JP Morgan Bails Out Bear Stearns – What Does It Mean?
Over the weekend, it was announced that Bear Stearns was essentially bankrupt and an emergency plan had been hatched by the Federal Reserve Bank and JP Morgan to bail the company out.
This news is a shocker. Bear Stearns is the fifth biggest bank on Wall Street. If it is in trouble, then every single financial institution has to be questioned as well. The truth of this assertion is evident as Monday morning has seen a chaotic sell off in the stock market.
A look into the Bear Stearns deal reveals the true troubles on Wall Street. First and foremost, the company was in a lot worse shape then anyone expected. Although it was trading at $30 a share last week, the bailout by JP Morgan is at $2 a share. Even then, the Federal Reserve Bank had to agree to take all the risk of the securities carried by Bear before JP Morgan would bite. In short, Bear Stearns is a total loss by all reasonable assessment.
There is another troubling sign regarding this situation. The deal is not being propelled by JP Morgan. It is the Fed that is providing the impetus. Because of certain lending laws, the Fed cannot directly assist Bear Stearns. Instead, it is using JP Morgan as a go between. The indirect effect, however, is the same. The Federal Reserve Bank is trying to save a large investment bank. The last time that happened was during the Great Depression. Think about that for a minute.
The unique thing about the world now is the interconnected nature of the economies. We’ve moved well beyond a simple export-import relationship. Now, banks are tied to together as well as most money moving systems. Bear Stearns was a major player in this field and its effective death is going to make a lot of people panic in the banking sector.
Ironically, this may be a good development for the real estate market. Why? Well, the Federal Reserve Bank has to come up with a strategy to bolster confidence and get money moving again. There is only one way. Lower the rates that banks are charged to borrow money. Indeed, the Fed has cut the rate by 2 and ¼ percent in the last two months. More cuts are expected on Tuesday, March 18th.

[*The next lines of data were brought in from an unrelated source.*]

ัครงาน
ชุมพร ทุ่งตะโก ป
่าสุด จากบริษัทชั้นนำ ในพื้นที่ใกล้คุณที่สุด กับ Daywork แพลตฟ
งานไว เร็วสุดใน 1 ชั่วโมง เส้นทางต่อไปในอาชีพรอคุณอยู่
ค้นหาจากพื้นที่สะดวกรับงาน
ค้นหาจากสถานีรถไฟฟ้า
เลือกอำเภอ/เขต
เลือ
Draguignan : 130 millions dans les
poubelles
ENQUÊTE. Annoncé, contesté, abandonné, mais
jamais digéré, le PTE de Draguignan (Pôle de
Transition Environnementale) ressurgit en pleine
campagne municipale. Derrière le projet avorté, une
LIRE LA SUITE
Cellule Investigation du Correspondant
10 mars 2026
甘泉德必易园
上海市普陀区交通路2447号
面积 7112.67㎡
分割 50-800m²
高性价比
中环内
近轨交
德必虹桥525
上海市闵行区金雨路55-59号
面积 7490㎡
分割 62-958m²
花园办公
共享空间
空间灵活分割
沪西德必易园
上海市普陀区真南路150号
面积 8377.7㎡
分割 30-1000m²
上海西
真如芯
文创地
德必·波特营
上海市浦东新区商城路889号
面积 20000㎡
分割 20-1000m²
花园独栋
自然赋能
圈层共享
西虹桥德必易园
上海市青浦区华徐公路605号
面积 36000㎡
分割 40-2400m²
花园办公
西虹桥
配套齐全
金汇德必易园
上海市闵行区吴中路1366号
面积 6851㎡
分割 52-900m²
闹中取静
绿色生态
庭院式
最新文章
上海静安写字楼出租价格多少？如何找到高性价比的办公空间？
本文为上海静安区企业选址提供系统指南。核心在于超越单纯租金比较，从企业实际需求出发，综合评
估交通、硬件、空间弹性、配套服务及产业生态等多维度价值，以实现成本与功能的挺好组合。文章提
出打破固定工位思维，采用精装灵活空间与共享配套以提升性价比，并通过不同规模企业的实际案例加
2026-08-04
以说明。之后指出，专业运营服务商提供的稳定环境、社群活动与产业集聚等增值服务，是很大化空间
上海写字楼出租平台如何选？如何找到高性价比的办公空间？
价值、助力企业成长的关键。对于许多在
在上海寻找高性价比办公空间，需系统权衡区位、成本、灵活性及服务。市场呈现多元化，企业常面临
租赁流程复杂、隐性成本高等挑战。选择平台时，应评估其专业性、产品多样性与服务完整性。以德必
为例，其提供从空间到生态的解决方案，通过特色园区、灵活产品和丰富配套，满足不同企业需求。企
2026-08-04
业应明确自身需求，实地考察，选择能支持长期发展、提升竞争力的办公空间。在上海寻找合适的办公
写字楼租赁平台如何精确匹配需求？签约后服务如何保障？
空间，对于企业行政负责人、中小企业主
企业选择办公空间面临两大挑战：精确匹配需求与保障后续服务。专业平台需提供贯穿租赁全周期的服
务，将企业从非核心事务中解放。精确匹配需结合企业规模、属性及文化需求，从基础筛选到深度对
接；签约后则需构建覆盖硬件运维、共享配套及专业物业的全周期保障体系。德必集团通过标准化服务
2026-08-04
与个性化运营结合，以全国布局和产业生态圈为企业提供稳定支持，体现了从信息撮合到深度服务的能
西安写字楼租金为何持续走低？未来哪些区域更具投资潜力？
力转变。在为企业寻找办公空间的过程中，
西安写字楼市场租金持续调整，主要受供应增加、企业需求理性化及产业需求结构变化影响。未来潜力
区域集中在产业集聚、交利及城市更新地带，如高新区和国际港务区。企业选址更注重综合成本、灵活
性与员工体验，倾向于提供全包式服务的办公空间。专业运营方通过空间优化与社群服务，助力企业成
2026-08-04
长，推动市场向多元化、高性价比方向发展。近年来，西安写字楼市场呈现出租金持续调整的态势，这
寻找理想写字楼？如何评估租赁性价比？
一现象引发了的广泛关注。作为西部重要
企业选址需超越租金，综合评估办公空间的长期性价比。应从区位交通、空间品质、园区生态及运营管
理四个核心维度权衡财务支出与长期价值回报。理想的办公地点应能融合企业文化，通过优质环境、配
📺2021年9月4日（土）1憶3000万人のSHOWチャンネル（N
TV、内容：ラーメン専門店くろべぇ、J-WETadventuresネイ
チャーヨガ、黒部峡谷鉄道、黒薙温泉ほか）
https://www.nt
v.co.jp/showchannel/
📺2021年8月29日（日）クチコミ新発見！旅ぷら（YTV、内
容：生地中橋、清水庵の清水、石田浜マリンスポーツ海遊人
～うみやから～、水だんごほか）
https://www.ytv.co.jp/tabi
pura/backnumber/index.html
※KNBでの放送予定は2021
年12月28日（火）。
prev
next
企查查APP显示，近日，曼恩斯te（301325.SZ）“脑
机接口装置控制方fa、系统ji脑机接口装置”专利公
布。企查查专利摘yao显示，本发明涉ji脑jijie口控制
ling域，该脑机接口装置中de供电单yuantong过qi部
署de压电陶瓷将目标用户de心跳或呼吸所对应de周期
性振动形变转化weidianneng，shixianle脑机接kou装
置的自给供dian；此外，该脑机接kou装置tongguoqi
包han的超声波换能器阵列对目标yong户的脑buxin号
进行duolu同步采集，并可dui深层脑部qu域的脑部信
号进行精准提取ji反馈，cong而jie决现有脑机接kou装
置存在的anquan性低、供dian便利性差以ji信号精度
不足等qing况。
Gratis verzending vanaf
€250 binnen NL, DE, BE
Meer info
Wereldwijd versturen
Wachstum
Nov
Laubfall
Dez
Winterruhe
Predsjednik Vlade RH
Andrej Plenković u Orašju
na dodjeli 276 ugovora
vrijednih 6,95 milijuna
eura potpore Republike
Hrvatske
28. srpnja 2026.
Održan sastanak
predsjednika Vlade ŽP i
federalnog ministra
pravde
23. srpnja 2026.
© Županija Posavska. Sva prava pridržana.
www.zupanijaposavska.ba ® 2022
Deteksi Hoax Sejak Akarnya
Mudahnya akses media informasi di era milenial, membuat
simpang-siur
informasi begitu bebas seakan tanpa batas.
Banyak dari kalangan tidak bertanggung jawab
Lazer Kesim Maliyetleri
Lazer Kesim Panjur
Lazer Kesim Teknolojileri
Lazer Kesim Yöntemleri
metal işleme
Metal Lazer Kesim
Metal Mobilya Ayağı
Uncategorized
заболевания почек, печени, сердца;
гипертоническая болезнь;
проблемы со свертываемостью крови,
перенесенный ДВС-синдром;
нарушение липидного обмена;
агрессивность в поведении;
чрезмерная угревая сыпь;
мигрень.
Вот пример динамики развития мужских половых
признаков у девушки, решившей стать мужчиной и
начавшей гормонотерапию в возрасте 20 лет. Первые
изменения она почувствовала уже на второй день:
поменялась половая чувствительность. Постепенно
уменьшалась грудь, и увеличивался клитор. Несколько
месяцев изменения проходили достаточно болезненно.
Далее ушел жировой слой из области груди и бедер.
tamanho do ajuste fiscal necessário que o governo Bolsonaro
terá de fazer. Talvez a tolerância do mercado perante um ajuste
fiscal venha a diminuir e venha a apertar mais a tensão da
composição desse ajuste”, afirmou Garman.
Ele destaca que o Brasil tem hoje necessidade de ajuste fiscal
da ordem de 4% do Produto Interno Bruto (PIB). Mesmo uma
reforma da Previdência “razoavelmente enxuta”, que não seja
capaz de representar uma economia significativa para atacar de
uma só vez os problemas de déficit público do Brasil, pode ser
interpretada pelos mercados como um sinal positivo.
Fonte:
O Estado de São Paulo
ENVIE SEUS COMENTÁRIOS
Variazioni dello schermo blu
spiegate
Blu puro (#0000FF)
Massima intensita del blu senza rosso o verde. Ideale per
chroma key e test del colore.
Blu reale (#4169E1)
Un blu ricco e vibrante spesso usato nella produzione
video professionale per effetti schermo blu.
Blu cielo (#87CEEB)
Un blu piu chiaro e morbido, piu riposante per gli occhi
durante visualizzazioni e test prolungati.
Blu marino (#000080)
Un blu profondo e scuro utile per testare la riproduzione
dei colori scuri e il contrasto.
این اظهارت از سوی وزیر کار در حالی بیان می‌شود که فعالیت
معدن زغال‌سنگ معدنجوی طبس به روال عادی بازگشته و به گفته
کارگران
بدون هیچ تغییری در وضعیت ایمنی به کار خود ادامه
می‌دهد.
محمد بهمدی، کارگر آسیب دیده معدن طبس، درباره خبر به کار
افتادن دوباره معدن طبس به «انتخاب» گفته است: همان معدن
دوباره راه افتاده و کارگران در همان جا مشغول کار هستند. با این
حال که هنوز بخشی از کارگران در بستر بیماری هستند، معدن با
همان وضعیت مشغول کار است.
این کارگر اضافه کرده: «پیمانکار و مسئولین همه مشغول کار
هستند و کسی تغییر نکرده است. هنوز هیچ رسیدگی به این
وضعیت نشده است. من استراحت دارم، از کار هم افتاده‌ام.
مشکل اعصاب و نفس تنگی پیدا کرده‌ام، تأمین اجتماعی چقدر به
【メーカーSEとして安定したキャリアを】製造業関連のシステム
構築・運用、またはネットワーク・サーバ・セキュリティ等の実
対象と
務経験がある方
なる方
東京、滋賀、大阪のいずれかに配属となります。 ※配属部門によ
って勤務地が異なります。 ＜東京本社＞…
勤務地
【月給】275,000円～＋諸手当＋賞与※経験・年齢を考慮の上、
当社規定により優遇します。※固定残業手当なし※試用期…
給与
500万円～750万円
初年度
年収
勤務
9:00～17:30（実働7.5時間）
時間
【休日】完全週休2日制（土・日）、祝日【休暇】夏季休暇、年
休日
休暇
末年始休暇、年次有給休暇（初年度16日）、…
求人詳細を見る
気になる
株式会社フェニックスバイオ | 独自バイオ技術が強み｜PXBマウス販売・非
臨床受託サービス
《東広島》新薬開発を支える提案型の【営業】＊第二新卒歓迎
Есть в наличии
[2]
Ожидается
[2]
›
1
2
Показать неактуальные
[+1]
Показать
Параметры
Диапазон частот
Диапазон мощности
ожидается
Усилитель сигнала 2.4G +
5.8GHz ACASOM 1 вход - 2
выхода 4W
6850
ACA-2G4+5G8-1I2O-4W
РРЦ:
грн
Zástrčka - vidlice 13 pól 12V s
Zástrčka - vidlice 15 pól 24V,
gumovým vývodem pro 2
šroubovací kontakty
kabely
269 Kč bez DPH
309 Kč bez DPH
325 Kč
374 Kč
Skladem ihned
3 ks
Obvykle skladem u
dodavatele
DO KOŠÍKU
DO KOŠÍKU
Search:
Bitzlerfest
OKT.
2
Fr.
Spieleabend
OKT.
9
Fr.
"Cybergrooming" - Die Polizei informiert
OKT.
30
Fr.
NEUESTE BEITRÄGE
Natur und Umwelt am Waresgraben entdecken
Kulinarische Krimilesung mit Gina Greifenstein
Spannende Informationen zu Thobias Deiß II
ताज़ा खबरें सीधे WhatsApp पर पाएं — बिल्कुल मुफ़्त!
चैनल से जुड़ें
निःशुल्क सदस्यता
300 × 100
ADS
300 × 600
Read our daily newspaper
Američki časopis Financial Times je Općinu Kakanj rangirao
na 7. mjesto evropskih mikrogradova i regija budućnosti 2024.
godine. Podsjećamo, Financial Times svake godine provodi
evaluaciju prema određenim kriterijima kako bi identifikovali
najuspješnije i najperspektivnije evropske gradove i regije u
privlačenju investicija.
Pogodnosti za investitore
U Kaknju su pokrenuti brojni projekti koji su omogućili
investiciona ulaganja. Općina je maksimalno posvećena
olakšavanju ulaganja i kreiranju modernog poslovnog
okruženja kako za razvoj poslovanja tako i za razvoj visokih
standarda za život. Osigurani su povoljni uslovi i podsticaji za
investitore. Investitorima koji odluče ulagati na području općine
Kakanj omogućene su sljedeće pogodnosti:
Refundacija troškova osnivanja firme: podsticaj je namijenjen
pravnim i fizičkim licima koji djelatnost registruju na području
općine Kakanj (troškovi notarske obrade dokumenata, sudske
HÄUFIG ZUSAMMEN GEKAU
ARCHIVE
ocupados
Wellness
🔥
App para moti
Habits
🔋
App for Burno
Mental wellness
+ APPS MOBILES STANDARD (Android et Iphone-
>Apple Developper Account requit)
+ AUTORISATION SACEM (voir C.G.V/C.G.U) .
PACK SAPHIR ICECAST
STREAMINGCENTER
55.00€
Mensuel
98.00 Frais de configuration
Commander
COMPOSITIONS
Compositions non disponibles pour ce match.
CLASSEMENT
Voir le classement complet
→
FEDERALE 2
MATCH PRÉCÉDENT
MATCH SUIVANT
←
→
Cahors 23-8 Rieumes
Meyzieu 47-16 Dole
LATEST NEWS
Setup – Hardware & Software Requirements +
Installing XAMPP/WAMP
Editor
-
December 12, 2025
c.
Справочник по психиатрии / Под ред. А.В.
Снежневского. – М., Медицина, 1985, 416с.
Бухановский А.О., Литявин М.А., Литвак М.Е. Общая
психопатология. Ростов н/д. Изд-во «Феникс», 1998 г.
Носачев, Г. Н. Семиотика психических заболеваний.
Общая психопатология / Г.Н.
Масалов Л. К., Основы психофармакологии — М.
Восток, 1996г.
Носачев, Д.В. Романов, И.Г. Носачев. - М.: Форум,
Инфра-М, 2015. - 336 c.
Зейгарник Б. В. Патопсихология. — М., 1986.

So, what does all this mean if you want to buy or sell real estate? Surprisingly, it doesn’t mean much with the exception of one area – liquidity. There just isn’t a lot of money available for mortgages, so getting one can be a task. At some point, however, big money is going to move back into the market. Why? Well, the rates are so low that it is just to attractive to get involved. The Fed is getting close to offering free money at this point and somebody is going to take it up on the offer.